Review of why FMEA is so difficult

January 20, 2019

FMEA stands for Failure Mode Effects Analysis
FRACAS stands for Failure Reporting and Corrective Action System

Definitions – FMEA is a process to reduce the risk of undesirable events. FRACAS is a process to reduce the rate of undesirable events. Hence FMEA failures haven’t happened while FRACAS failures have. FMEA failures are often much more severe than FRACAS failures.

Not a FMEA – When someone says they have reduced the rate of failures for a process, they have performed FRACAS not FMEA.

Lack of management support – Companies make money by selling products and services and also by reducing costs. FMEA does neither. It consumes resources while reducing the risk of costs (caused when failures occur). A nonprofit has to worry about the same issues. If they lose money, they will have to reduce services.

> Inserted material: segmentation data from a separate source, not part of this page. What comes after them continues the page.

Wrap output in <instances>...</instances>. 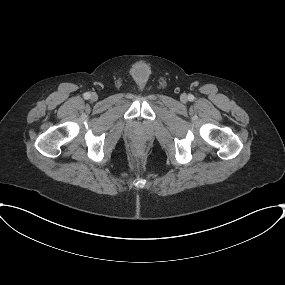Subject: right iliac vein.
<instances>
[{"label": "right iliac vein", "instance_id": "right-iliac-vein-1", "mask_svg": "<svg viewBox=\"0 0 285 285\" xmlns=\"http://www.w3.org/2000/svg\"><path fill=\"white\" fill-rule=\"evenodd\" d=\"M98 99V96L96 93L91 94V100L96 101Z\"/></svg>", "mask_w": 285, "mask_h": 285}]
</instances>
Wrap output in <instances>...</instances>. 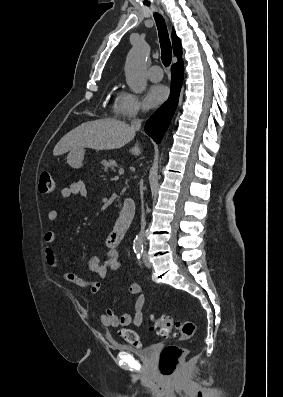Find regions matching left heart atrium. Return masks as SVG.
I'll use <instances>...</instances> for the list:
<instances>
[{
    "label": "left heart atrium",
    "instance_id": "left-heart-atrium-1",
    "mask_svg": "<svg viewBox=\"0 0 283 397\" xmlns=\"http://www.w3.org/2000/svg\"><path fill=\"white\" fill-rule=\"evenodd\" d=\"M167 96V87L160 84L153 85L145 95V105L147 108H156L166 100Z\"/></svg>",
    "mask_w": 283,
    "mask_h": 397
}]
</instances>
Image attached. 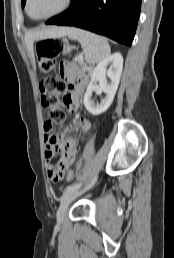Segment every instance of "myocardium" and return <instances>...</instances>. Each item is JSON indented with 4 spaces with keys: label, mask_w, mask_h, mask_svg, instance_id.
Returning <instances> with one entry per match:
<instances>
[{
    "label": "myocardium",
    "mask_w": 174,
    "mask_h": 258,
    "mask_svg": "<svg viewBox=\"0 0 174 258\" xmlns=\"http://www.w3.org/2000/svg\"><path fill=\"white\" fill-rule=\"evenodd\" d=\"M30 1H31V0H26V1H25L24 10H25V13L27 14V16H28L30 19L34 20V21H42V20H47V19H50V18H52V17H55V16H57V15L63 13L64 11H66V10L69 8V6L71 5V2H72V0H63V3H62V5H61V7L58 8L57 10H55V11L49 13V14H46V15H44V16L33 17V16H31L30 13H29V4H30Z\"/></svg>",
    "instance_id": "myocardium-1"
}]
</instances>
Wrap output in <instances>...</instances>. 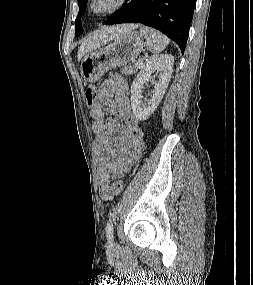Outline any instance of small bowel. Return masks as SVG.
<instances>
[{
	"label": "small bowel",
	"instance_id": "obj_1",
	"mask_svg": "<svg viewBox=\"0 0 253 285\" xmlns=\"http://www.w3.org/2000/svg\"><path fill=\"white\" fill-rule=\"evenodd\" d=\"M127 92L126 80L113 75L101 84L98 96L91 105L94 117L92 130L99 156L98 189L105 201L117 195L112 179L128 171L144 149L143 131L132 113ZM109 114L116 116L120 122L108 118Z\"/></svg>",
	"mask_w": 253,
	"mask_h": 285
}]
</instances>
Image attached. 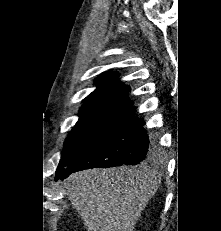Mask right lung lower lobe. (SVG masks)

The following is not a compelling appeal to management for resources – “There are some catastrophic failures that have never happened. We can spend some money to make these events even less likely”.

I participated in a company FMEA that was always held during lunch. The reason given by management was that they have more important tasks to do during regular working hours.

Lack of a facilitator – The purpose of a FMEA is to question the design of a product or process. Often, the designer is present. A facilitator can prevent an adversarial confrontation.

Lack of interest – People who design medical instruments like to design. It’s a challenge to motivate them to perform tasks other than design.

Insufficient detail – FMEA is a bottoms up approach and requires listing all process steps. (Fault trees are a top down approach). Mapping out a process requires inclusion of all relevant events. Providing insufficient detail is a problem. Example, a technician examines a clinical sample before it is analyzed. An additional branch could be how is this person hired, trained, etc.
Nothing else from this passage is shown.